ECMP changed routing from "one best path" to "multiple equal paths"

Traditional routing selected a single best path for each destination. Equal-Cost Multi-Path (ECMP) routing allows a router to install multiple routes with the same metric and distribute traffic across them using per-flow hashing. ECMP is the foundation of modern leaf-spine data center networks, where every spine provides an equal-cost path. Without ECMP, half of a leaf-spine fabric's bandwidth would be wasted.


IS-IS survived because it runs directly on Layer 2, not IP

IS-IS (Intermediate System to Intermediate System) is an OSI protocol that runs directly on the data link layer — it does not use IP. This was considered a disadvantage in the 1990s (when IP won the protocol wars), but it became an advantage for ISPs: IS-IS can route IPv4, IPv6, and MPLS labels without modification because it doesn't depend on any Layer 3 protocol. Most large ISP backbones run IS-IS rather than OSPF for this reason.

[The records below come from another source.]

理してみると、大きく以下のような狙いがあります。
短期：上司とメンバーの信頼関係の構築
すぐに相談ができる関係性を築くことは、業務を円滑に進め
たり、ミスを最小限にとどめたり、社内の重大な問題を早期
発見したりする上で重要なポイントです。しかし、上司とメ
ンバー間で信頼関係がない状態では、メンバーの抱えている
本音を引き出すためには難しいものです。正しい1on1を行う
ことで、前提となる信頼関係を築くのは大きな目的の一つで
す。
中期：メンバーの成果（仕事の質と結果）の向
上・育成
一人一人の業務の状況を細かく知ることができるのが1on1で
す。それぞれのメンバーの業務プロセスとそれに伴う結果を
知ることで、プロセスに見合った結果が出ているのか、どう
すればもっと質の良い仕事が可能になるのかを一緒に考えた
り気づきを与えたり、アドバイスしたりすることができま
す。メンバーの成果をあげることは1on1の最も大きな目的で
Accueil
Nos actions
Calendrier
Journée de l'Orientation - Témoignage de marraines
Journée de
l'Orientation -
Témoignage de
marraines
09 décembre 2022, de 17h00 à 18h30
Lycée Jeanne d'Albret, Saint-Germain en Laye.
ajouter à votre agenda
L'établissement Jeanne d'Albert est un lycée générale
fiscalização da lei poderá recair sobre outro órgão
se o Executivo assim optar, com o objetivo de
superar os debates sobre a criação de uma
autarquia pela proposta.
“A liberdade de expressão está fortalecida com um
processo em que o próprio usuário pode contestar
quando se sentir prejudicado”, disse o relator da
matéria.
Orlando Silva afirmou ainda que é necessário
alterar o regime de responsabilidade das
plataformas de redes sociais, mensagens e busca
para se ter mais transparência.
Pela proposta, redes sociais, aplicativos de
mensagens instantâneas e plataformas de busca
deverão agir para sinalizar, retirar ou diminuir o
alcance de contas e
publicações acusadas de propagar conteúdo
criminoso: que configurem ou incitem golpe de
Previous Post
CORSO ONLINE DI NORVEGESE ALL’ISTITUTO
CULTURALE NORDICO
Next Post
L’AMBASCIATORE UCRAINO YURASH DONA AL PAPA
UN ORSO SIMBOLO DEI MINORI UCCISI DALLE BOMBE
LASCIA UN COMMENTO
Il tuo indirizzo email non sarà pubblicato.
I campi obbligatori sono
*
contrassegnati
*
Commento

Policy-based routing can override the entire routing table

Normal routing decisions are based on the destination IP address. Policy-based routing (PBR) allows matching on source IP, protocol, port, DSCP marking, or even packet size, and then overriding the routing table entirely. PBR is powerful but dangerous — it creates routing behavior that is invisible in the routing table, making troubleshooting a nightmare. The common advice is to use PBR only as a last resort.


VRFs let a single router be multiple routers simultaneously

Virtual Routing and Forwarding (VRF) creates multiple independent routing tables on a single physical router. Each VRF is completely isolated — the same IP address can exist in different VRFs without conflict. VRFs are the foundation of MPLS VPN services (RFC 4364) and are increasingly used in data centers for multi-tenancy. The concept is essentially "network namespaces" implemented in router hardware, years before Linux network namespaces existed.


Route redistribution between protocols has caused some of the worst outages in networking

Redistributing routes between protocols (e.g., from OSPF into BGP) is necessary in complex networks but extremely dangerous. Without proper filtering, redistribution can create routing loops, inject thousands of unexpected routes, or cause metric-based suboptimal routing. The classic failure mode is mutual redistribution between two protocols, creating a "redistribution loop" that is notoriously difficult to debug and can bring down an entire network.


The Internet default-free zone has over 1 million BGP prefixes

The Default-Free Zone (DFZ) is the set of routers that carry the full global BGP routing table with no default route. As of the mid-2020s, the global BGP table contains over 1 million IPv4 prefixes and over 200,000 IPv6 prefixes. Each DFZ router must store all of these routes in memory and evaluate them for every forwarded packet. The steady growth of the routing table drives hardware upgrade cycles at ISPs and IXPs worldwide.